**Supplied passage**
··········

Social Curiosity Module implementation and MOA fixes

eugenevinitsky / sequential_social_dilemma_games

Repo for reproduction of sequential social dilemmas

MIT License

380 stars 134 forks source link

Social Curiosity Module implementation and MOA fixes #179

Closed internetcoffeephone closed 3 years ago

internetcoffeephone commented 4 years ago

@eugenevinitsky As discussed in our email conversation.

Highlights:

Optimizations/bugfixes in map_env
Move the MOA predictions to a single tensor evaluation rather than handling them in postprocessing
On the whole, experiments run a lot faster now
Upgrade to ray 0.8.4, tensorflow-gpu 2.1.0, other misc library upgrades
Fix tests
Add isort, pre-commit and black config files.
Add a simple environment where a single agent has to pull a set of switches, then walk through a door. This can be used for testing purposes.
The addition of my own model, the social curiosity module (often denoted in the code as scm): a combination of the social influence reward with Burda's intrinsic curiosity module.

ezelikman commented 4 years ago

Hi, this is really great work, and thank you for implementing all of these changes. However, currently, the patches that are made to raylib are only applied to the dynamic and not the eager version of the library. As a result, using running the train scripts with --eager fails (due to the type mismatch corrected in the patch) whereas running it normally doesn't. Not being able to use --eager definitely complicates debugging models built on the repo.

··········

(Camera intrinsics and pose data)
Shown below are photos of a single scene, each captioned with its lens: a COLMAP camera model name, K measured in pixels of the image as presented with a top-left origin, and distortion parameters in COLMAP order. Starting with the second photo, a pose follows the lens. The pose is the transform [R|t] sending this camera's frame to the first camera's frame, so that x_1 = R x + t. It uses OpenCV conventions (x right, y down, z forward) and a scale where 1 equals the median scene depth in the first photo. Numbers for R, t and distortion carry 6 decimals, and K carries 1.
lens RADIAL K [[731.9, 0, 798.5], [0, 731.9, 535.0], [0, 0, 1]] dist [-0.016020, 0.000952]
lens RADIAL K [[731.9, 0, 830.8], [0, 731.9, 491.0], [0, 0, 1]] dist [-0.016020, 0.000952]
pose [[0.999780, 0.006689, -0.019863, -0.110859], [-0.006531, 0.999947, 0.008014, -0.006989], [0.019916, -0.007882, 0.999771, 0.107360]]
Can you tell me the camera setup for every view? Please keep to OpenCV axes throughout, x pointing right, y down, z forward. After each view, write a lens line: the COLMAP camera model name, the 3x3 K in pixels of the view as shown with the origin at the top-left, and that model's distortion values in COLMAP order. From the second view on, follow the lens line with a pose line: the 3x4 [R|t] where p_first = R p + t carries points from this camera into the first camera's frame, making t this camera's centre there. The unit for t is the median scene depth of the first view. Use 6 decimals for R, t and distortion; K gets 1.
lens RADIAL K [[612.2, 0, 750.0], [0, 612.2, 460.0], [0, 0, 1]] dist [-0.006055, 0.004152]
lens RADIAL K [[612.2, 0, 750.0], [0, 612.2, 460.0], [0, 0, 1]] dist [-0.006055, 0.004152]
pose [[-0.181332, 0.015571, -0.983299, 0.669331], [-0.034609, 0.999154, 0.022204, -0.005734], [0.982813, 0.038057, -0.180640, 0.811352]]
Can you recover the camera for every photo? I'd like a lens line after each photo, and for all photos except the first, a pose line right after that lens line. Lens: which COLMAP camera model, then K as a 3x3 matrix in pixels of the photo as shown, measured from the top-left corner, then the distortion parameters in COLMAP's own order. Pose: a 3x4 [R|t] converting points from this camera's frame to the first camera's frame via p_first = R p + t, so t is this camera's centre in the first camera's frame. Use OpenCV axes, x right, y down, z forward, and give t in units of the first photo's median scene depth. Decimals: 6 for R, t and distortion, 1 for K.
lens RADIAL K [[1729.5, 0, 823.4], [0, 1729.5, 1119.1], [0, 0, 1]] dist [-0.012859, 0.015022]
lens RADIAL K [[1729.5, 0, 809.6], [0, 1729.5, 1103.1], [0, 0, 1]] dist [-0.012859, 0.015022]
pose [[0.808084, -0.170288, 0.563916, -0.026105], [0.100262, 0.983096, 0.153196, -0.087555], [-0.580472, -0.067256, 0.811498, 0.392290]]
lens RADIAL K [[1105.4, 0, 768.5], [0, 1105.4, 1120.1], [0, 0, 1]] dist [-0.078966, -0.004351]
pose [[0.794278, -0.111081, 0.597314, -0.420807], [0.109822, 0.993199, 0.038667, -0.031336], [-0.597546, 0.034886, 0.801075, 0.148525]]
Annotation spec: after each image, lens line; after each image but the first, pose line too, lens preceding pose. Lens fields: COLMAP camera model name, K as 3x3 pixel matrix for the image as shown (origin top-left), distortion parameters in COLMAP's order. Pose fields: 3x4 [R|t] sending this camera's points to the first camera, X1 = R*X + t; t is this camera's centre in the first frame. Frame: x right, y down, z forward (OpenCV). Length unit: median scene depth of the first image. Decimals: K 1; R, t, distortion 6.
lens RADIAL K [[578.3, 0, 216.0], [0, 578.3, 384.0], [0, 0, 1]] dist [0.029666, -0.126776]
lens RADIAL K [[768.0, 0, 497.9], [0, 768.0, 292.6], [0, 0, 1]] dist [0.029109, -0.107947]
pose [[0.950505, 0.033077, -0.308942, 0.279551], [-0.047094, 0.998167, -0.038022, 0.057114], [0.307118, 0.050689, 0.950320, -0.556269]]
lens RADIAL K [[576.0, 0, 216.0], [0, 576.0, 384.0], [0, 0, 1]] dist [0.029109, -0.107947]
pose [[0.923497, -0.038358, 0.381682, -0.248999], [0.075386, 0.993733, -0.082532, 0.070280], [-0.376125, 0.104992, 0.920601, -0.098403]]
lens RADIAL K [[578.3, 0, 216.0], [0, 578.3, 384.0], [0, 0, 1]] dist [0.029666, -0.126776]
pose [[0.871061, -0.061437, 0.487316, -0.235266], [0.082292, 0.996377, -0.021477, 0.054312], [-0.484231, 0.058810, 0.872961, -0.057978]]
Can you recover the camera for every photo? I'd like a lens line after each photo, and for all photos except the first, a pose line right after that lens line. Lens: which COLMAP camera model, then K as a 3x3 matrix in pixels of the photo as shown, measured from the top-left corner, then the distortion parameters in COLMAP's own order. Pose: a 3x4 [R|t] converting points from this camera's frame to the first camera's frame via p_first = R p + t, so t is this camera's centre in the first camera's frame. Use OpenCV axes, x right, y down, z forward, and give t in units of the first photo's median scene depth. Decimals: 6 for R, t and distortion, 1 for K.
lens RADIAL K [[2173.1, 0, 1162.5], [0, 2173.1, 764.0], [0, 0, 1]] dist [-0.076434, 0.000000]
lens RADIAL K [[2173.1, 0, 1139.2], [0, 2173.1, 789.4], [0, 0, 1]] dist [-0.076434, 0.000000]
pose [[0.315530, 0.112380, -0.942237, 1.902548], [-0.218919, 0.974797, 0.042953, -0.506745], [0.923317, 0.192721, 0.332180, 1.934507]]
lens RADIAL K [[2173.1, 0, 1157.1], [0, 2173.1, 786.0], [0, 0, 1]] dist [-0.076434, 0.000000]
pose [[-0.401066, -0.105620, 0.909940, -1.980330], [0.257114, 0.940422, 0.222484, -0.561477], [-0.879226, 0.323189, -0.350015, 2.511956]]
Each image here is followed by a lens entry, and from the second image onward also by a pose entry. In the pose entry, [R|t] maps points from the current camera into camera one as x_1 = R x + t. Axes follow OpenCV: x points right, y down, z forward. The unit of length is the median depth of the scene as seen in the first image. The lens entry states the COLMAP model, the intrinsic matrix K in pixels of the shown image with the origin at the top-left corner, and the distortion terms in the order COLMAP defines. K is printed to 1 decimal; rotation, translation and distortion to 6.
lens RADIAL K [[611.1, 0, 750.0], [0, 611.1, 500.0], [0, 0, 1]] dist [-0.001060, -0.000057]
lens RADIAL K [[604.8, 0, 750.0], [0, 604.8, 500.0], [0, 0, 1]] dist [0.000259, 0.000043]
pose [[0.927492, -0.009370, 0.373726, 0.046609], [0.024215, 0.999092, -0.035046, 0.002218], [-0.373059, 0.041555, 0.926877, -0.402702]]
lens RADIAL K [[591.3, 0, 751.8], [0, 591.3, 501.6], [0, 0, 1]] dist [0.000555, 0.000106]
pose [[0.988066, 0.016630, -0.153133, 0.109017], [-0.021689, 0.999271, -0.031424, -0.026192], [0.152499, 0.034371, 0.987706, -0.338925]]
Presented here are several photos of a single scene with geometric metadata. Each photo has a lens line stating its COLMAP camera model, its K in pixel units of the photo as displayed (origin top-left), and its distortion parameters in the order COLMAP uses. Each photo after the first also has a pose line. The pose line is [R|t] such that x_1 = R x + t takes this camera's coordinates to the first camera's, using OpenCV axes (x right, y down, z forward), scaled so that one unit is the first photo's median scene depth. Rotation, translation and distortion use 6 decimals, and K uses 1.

··········

**Assignment 1**
According to the Social Curiosity Module thread, why does running the train scripts with --eager fail while running them normally does not? Answer in one to three sentences.
**Assignment 2**
Please carry on the Social Curiosity Module thread from the end of its last comment.

**Task answer 1**
The raylib patches are applied only to the dynamic version of the library, not the eager version. Running with --eager therefore hits the type mismatch that the patch corrects, so it fails.

**Task answer 2**
internetcoffeephone commented 4 years ago

Hi, this is really great work, and thank you for implementing all of these changes. However, currently, the patches that are made to raylib are only applied to the dynamic and not the eager version of the library. As a result, using running the train scripts with --eager fails (due to the type mismatch corrected in the patch) whereas running it normally doesn't. Not being able to use --eager definitely complicates debugging models built on the repo.

Thank you!

I agree, and aside from the defect you stated the patch is brittle and breaks on ray updates as well, it was a quick hack to avoid having to fork ray. Personally I never got eager mode to run, even before I created that patch, but that was some ray versions ago. If you want to update the patch, feel free to make a PR in my fork.

internetcoffeephone commented 4 years ago

@ezelikman I looked into why I didn't get eager to run - it wasn't because of the patch, but because the implementation of eager_tf_policy and dynamic_tf_policy in ray differed. They were maintained separately, so bugfixes to one would not affect the other.

Thus, you wouldn't just need the dtype patch, but also to fix those classes so they would be in line with each other again.

eugenevinitsky commented 4 years ago

Hey, I'm down to merge this since it mostly doesn't touch the envs and all the tests pass. Let me know when you feel it's ready?

eugenevinitsky commented 4 years ago

Wow, you've done a crazy amount of work. Going to tweet this out whenever it's merged so let me know if you have a handle I can tag.

internetcoffeephone commented 3 years ago

Wow, you've done a crazy amount of work. Going to tweet this out whenever it's merged so let me know if you have a handle I can tag.

I don't have a twitter, if you could link to my personal website that would be great! Also, feel free to mention that I'm job-hunting for ML Engineer positions.